* _Document extract_:
FRIDAY, SEPTEMBER 30, 2016

Gilead announces Phase II results in hepatitis C trials

Gilead Sciences, a Foster City, California-based biopharmaceutical company, announced the results on Saturday from two Phase II studies evaluating an all-oral investigational treatment regimen for hepatitis C patients.

Gilead scientists evaluated the treatment regimen of an investigational once-daily nucleotide analogue of sofosbuvir plus ribavirin for the prevention and treatment of chronic hepatitis C virus infection among patients undergoing liver transplantation. HCV recurrence is common following liver transplantation.

In a study conducted among pre-transplant HCV patients, the patients received up to 48 weeks of the investigational therapy. The researchers found that 64 percent of patients with undetectable HCV at the time of transplantation achieved undetectable HCV RNA 12 weeks post transplantation, which is also known as PTVR12. Patients who are PTVR12 are considered cured of HCV infection.

In the second study, patients with HCV infection after liver transplantation received 24 weeks of the investigational treatment. The study found that 77 percent of patients in the study achieved a sustained virologic response four weeks after the conclusion of treatment.

Three percent of patients in the pre-transplant study and five percent of patients in the post-transplant study discontinued treatment due to adverse events. There were no serious adverse events reported that were associated with sofosbuvir.

"Recurrence of HCV following liver transplantation almost always occurs in clinical practice," Michael Curry, an investigator for the pre- and post-liver transplant trials, said. "These patients are at higher risk for disease progression the development of cirrhosis liver graft failure re-transplantation and increased morbidity and mortality. In these studies sofosbuvir clearly demonstrated the potential to improve patient outcomes by either preventing or effectively treating recurrent HCV infection following liver transplantation."

HCV infection is the most common cause of liver transplantation in Europe and the U.S. Recurrence of HCV infection is universal among patients with active hepatitis C at the time of transplantation. Currently available treatment options to suppress HCV RNA before liver transplantation are typically ineffective and poorly tolerated.

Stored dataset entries
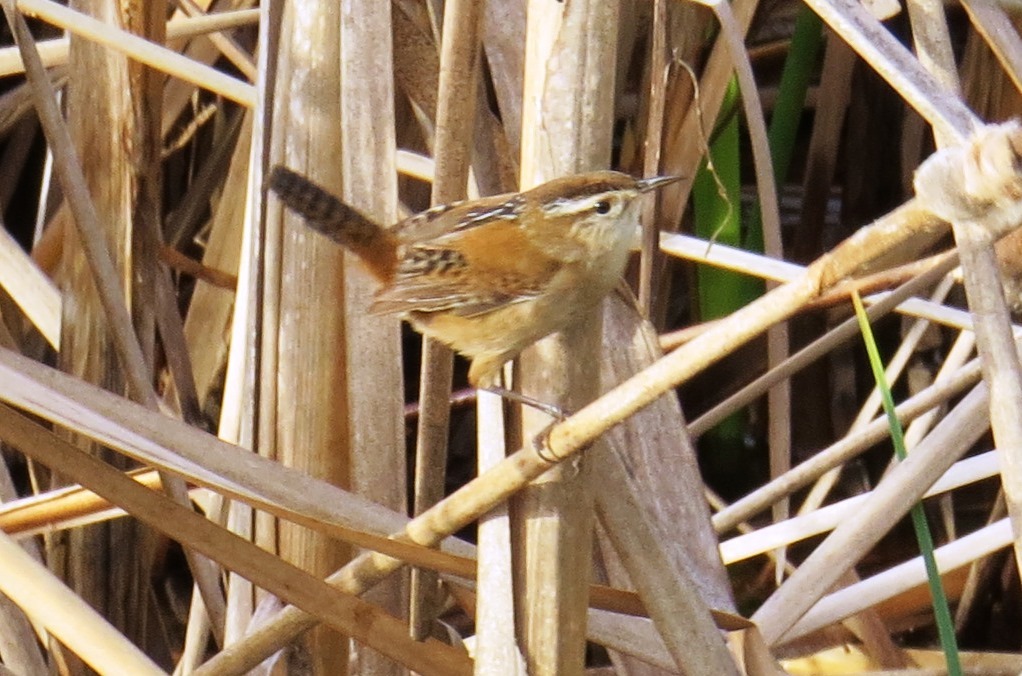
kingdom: Animalia
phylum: Chordata
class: Aves
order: Passeriformes
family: Troglodytidae
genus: Cistothorus
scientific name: Cistothorus palustris
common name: Marsh wren
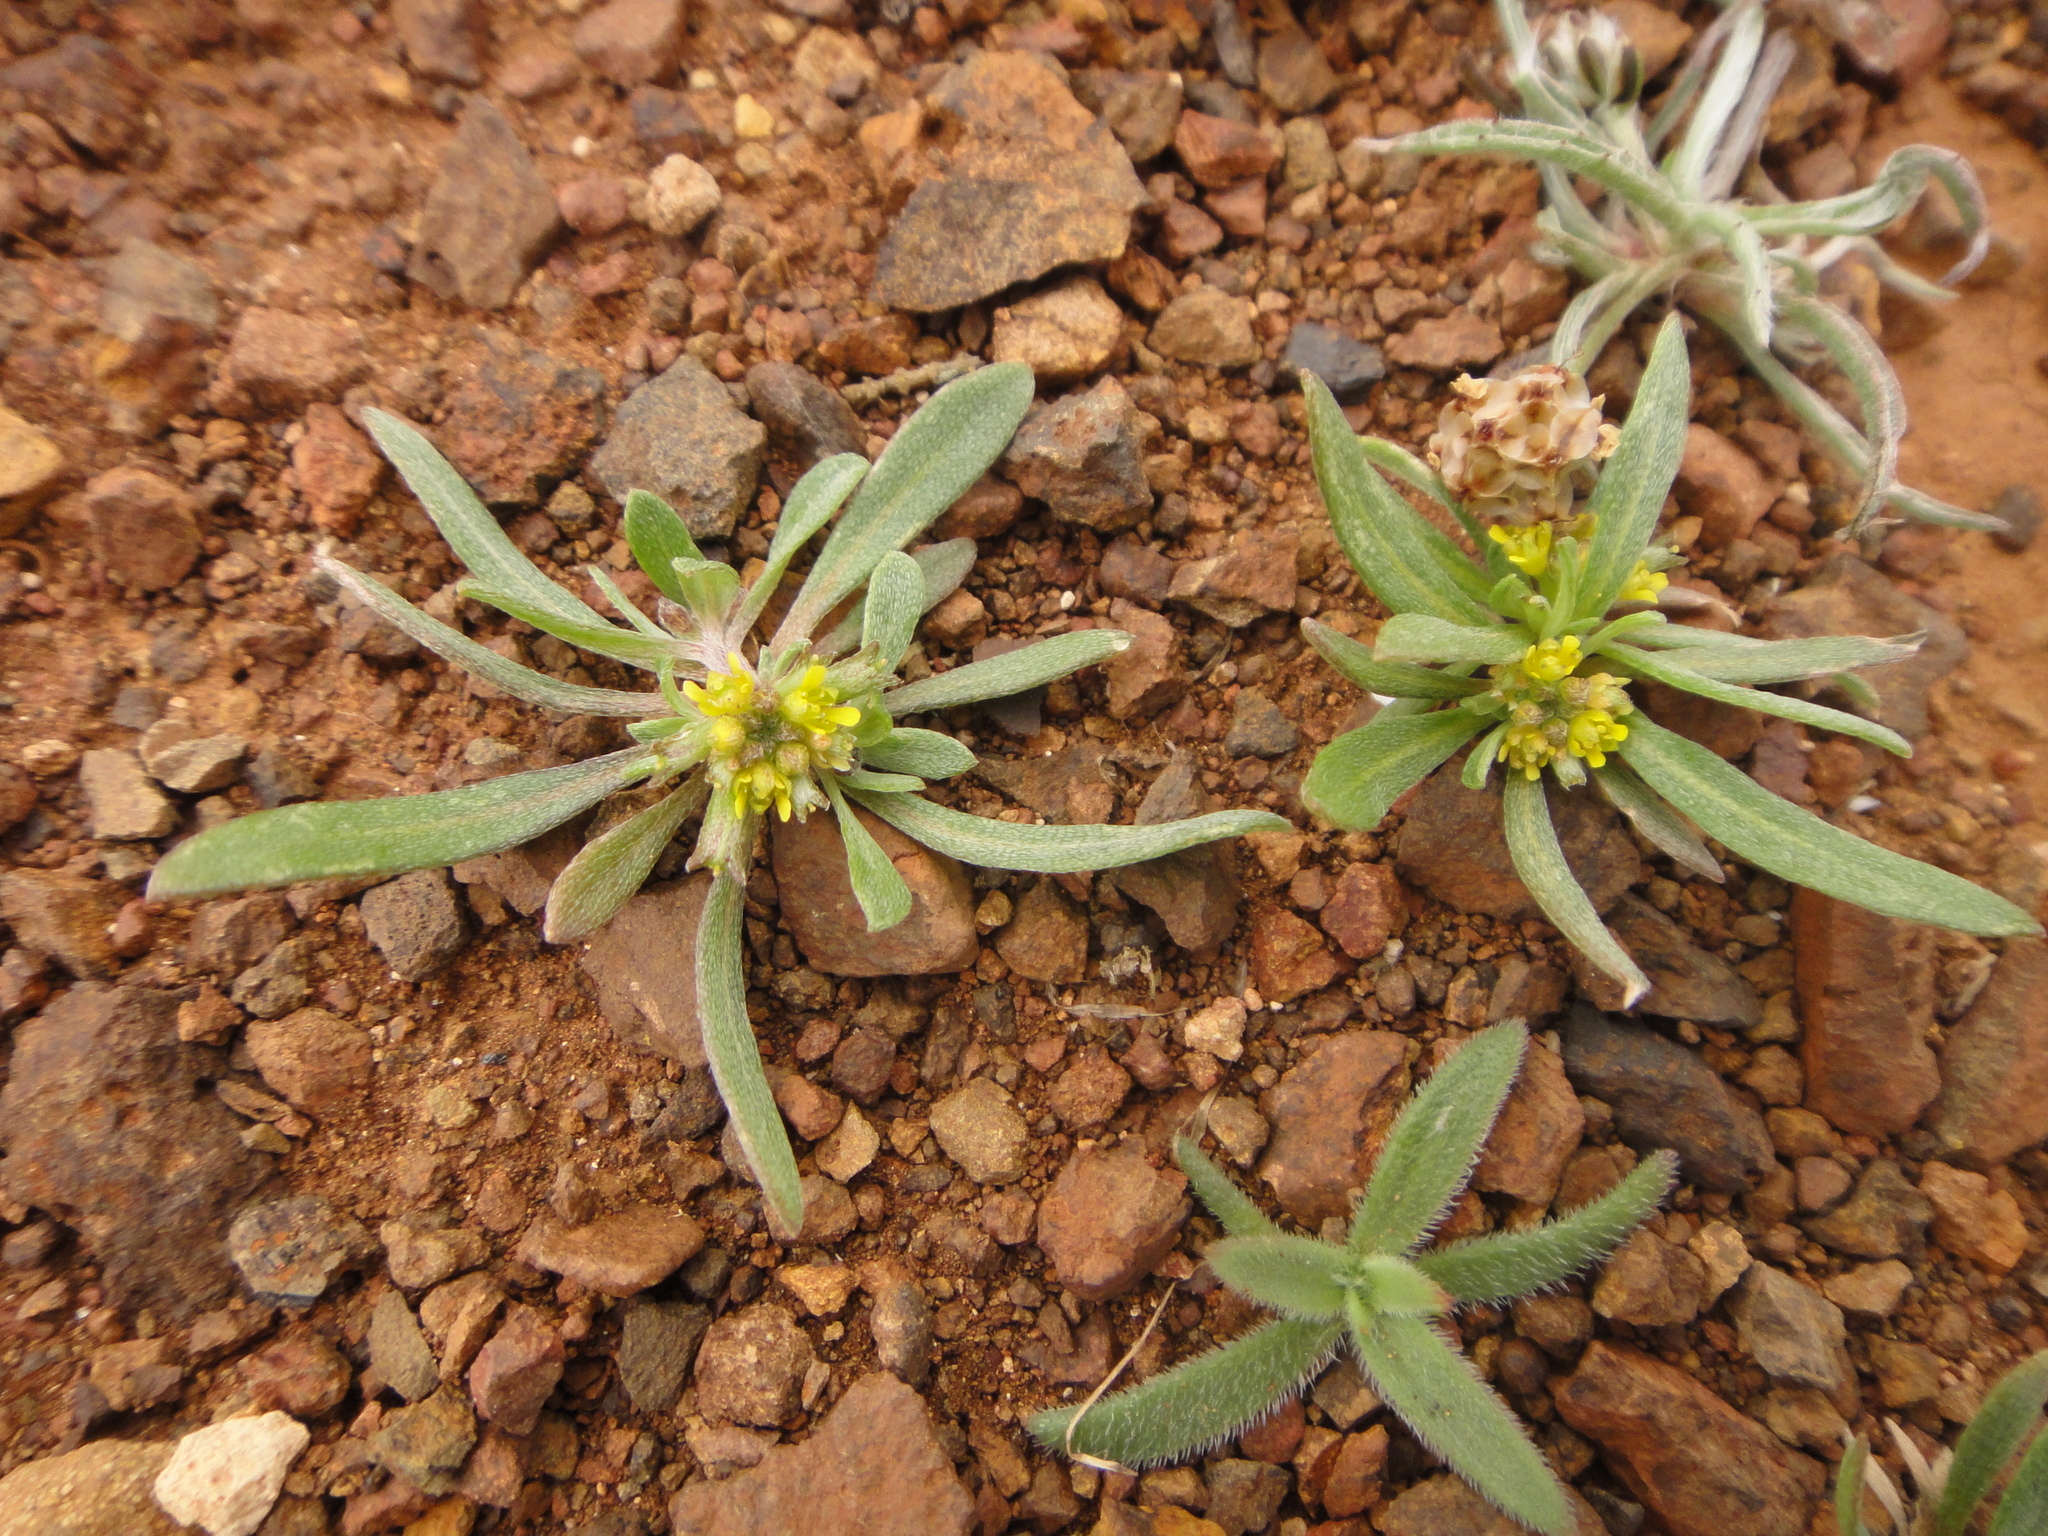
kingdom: Plantae
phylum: Tracheophyta
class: Magnoliopsida
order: Brassicales
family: Brassicaceae
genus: Notoceras
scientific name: Notoceras bicorne
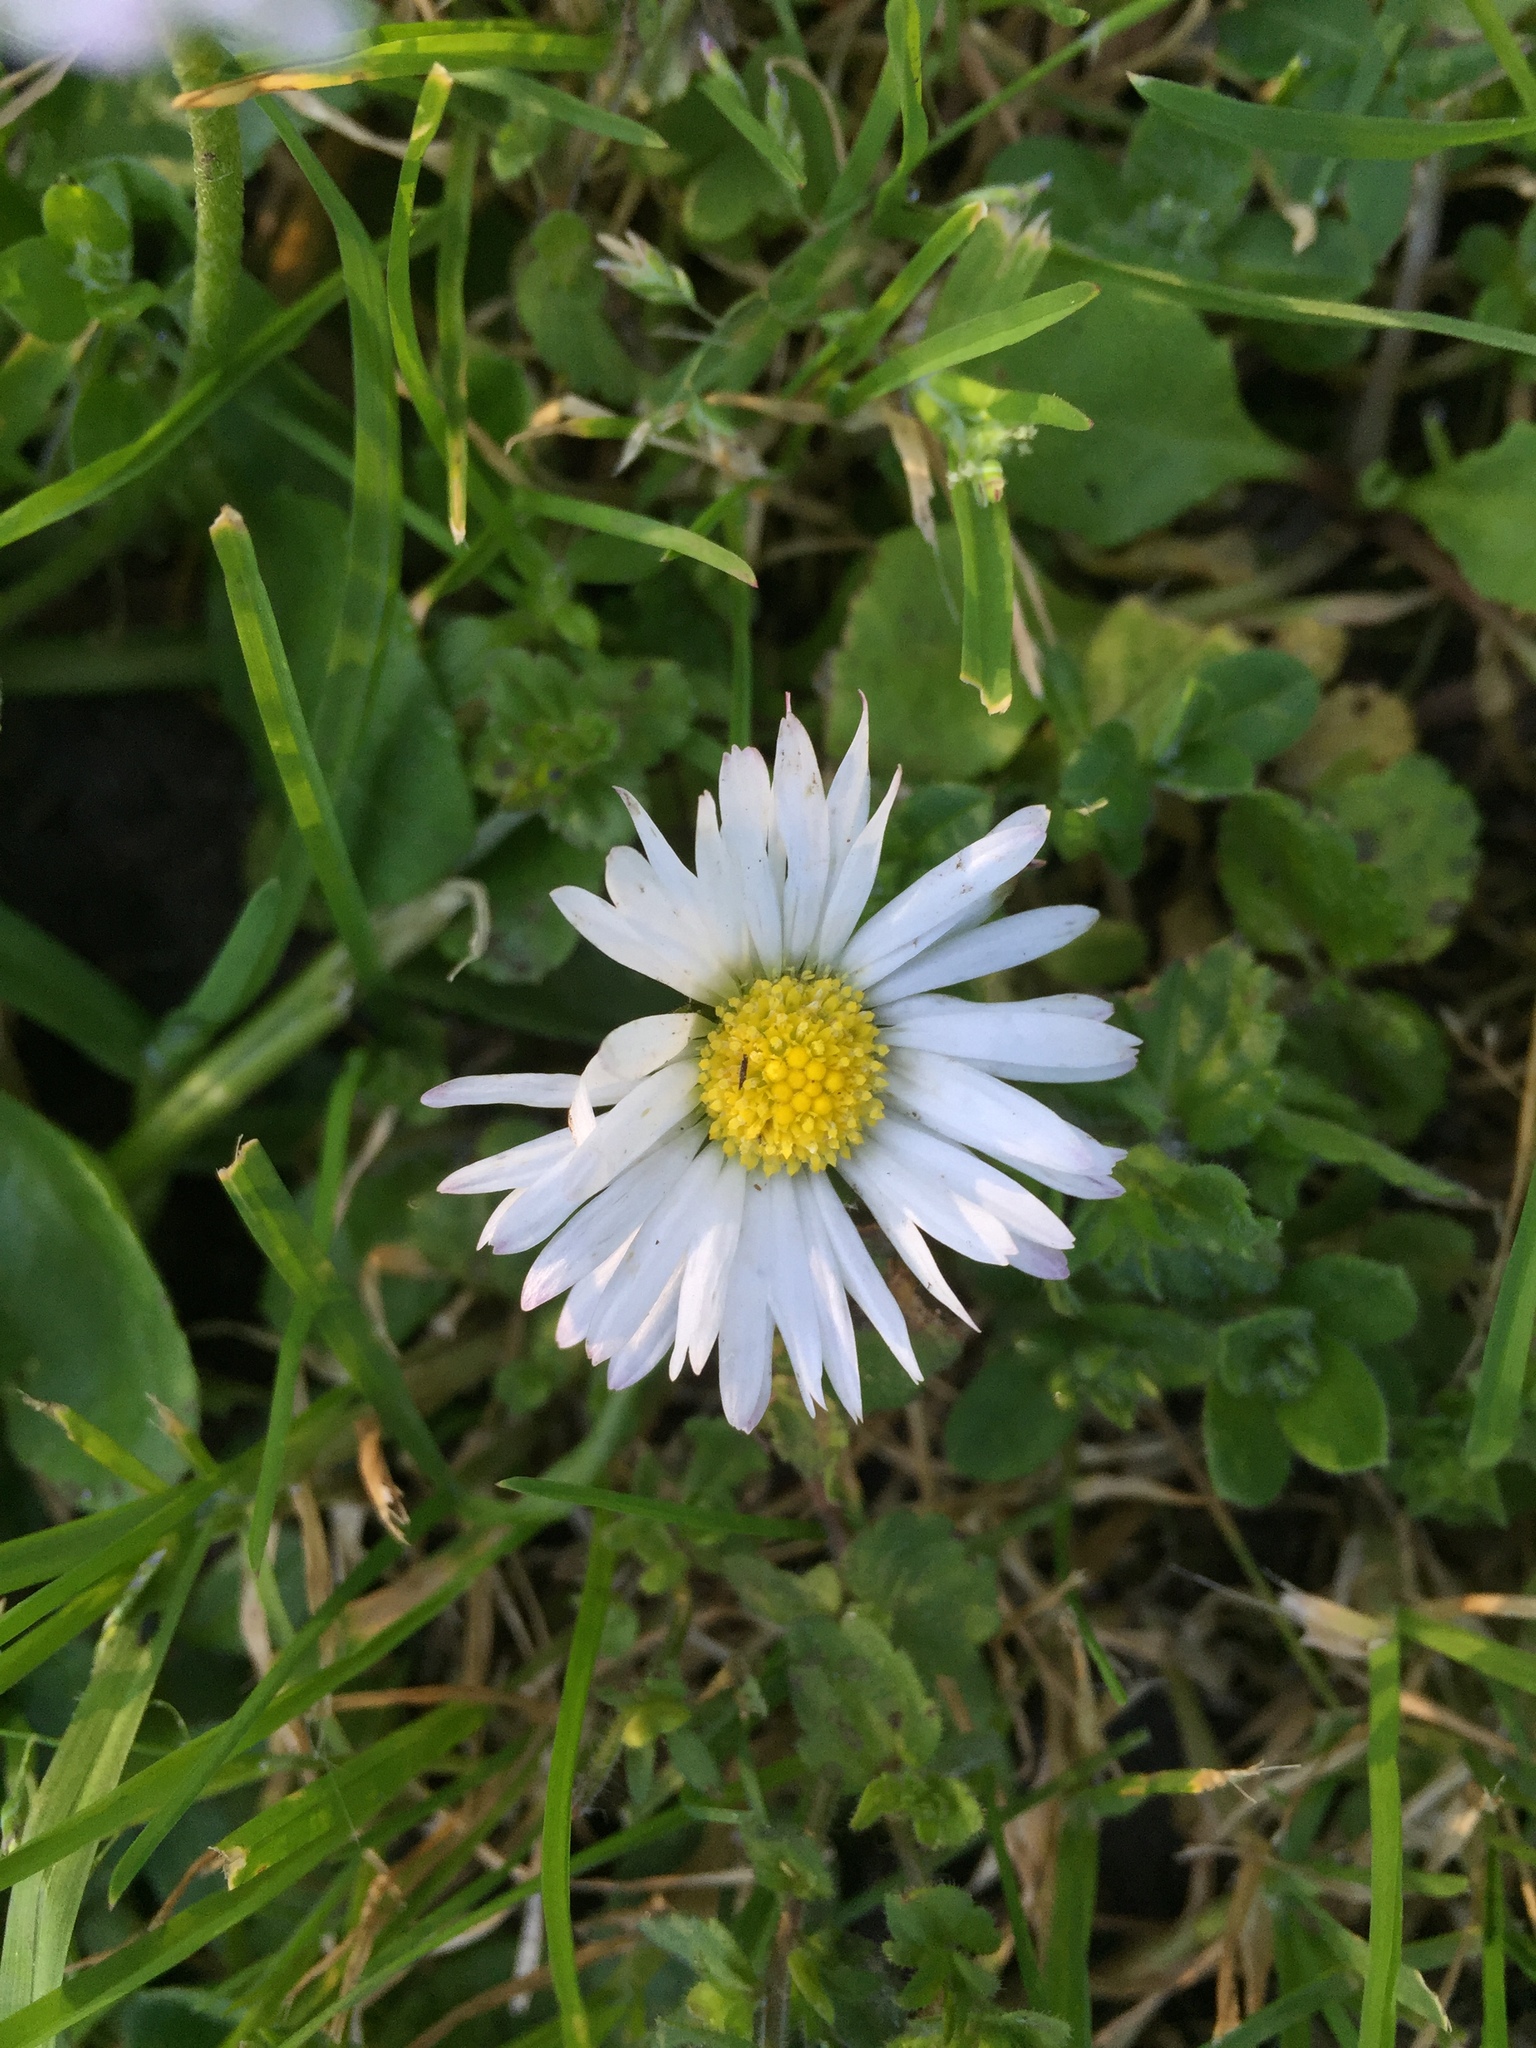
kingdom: Plantae
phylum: Tracheophyta
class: Magnoliopsida
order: Asterales
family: Asteraceae
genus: Bellis
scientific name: Bellis perennis
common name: Lawndaisy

* _Exercise objective_: Can you reproduce the hepatitis C trials article between "In a study conducted" and "of HCV infection.", inclusive, switching "investigational therapy" to "experimental therapy"? The material is separate from the hepatitis C trials article.

* _Expected output_:
In a study conducted among pre-transplant HCV patients, the patients received up to 48 weeks of the experimental therapy. The researchers found that 64 percent of patients with undetectable HCV at the time of transplantation achieved undetectable HCV RNA 12 weeks post transplantation, which is also known as PTVR12. Patients who are PTVR12 are considered cured of HCV infection.